Neste jantar, a que meus amigos deram o nome de banquete, em falta de outro melhor, reuni umas cinco pessoas, conquanto as notícias dissessem trinta e três (anos de Cristo), no intuito de lhe dar um aspecto simbólico.

No golpe do meio (coupe do milieu, mas eu prefiro falar a minha língua) levantei-me eu com a taça de champanha e declarei que acompanhando as idéias pregadas por Cristo, há dezoito séculos restituía a liberdade ao meu escravo Pancrácio; que entendia a que a nação inteira devia acompanhar as mesmas idéias e imitar o meu exemplo; finalmente, que a liberdade era um dom de Deus que os homens não podiam roubar sem pecado.
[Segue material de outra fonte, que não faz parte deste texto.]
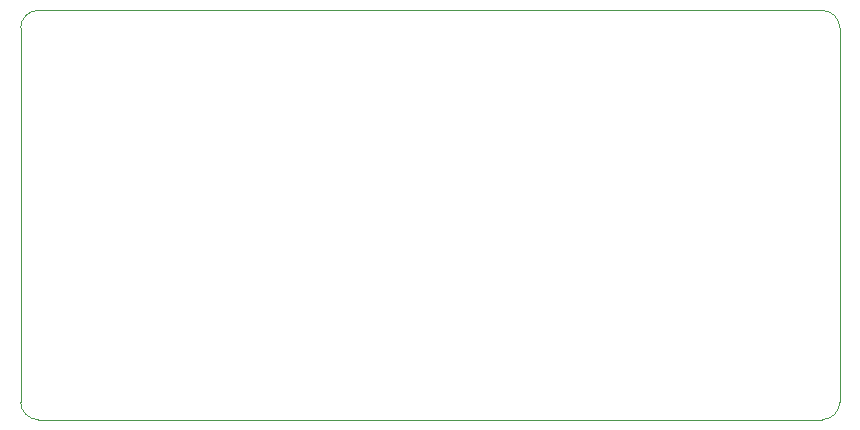
<source format=gbr>
%TF.GenerationSoftware,Altium Limited,Altium Designer,24.1.2 (44)*%
G04 Layer_Color=0*
%FSLAX45Y45*%
%MOMM*%
%TF.SameCoordinates,DF2DA703-92E4-466D-A55C-C96BEC28C730*%
%TF.FilePolarity,Positive*%
%TF.FileFunction,Profile,NP*%
%TF.Part,Single*%
G01*
G75*
%TA.AperFunction,Profile*%
%ADD80C,0.02540*%
D80*
X6250000Y5202500D02*
G03*
X6400000Y5052500I150000J0D01*
G01*
X13035001D01*
D02*
G03*
X13185001Y5202500I0J150000D01*
G01*
Y8367500D01*
D02*
G03*
X13035001Y8517500I-150000J0D01*
G01*
X6400000D01*
D02*
G03*
X6250000Y8367500I0J-150000D01*
G01*
Y5202500D01*
%TF.MD5,50c211c95f91f85114cadf1a0ae45b37*%
M02*

</source>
Pancrácio, que estava à espreita, entrou na sala, como um furacão, e veio abraçar-me os pés. Um dos meus amigos (creio que e ainda meu sobrinho) pegou de outra taça e pediu à ilustre assembleia que correspondesse ao ato que acabava de publicar brindando ao primeiro dos cariocas Ouvi cabisbaixo: fiz outro discurso agradecendo, e entreguei a carta ao molecote. Todos os lenços comovidos apanharam as lágrimas de admiração. Caí na cadeira e não vi mais nada. De noite, recebi muitos cartões Creio que estão pintando o meu retrato, e suponho que a óleo.

No dia seguinte, chamei o Pancrácio e disse-lhe com rara franqueza:

— Tu és livre, podes ir para onde quiseres. Aqui tens casa amiga, já conhecida e tens mais um ordenado, um ordenado que...

— Oh! meu senhô! fico

— Um ordenado pequeno, mas que há de crescer. Tudo cresce neste mundo: tu cresceste imensamente. Quando nasceste eras um pirralho deste tamanho; hoje estás mais alto que eu. Deixa ver; olha, és mais alto quatro dedos...

— Artura não qué dizê nada, não, senhô...

— Pequeno ordenado, repito, uns seis mil-réis: mas é de grão em grão que a galinha enche o seu papo. Tu vales muito mais que uma galinha.

— Justamente. Pois seis mil-réis. No fim de um ano, se andares bem, conta com oito. Oito ou sete. Pancrácio aceitou tudo: aceitou até um peteleco que lhe dei no dia seguinte, por me não escovar bem as botas; efeitos da liberdade. Mas eu expliquei-lhe que o peteleco, sendo um impulso natural, não podia anular o direito civil adquirido por um título que lhe dei. Ele continuava livre, eu de mau humor; eram dois estados naturais, quase divinos.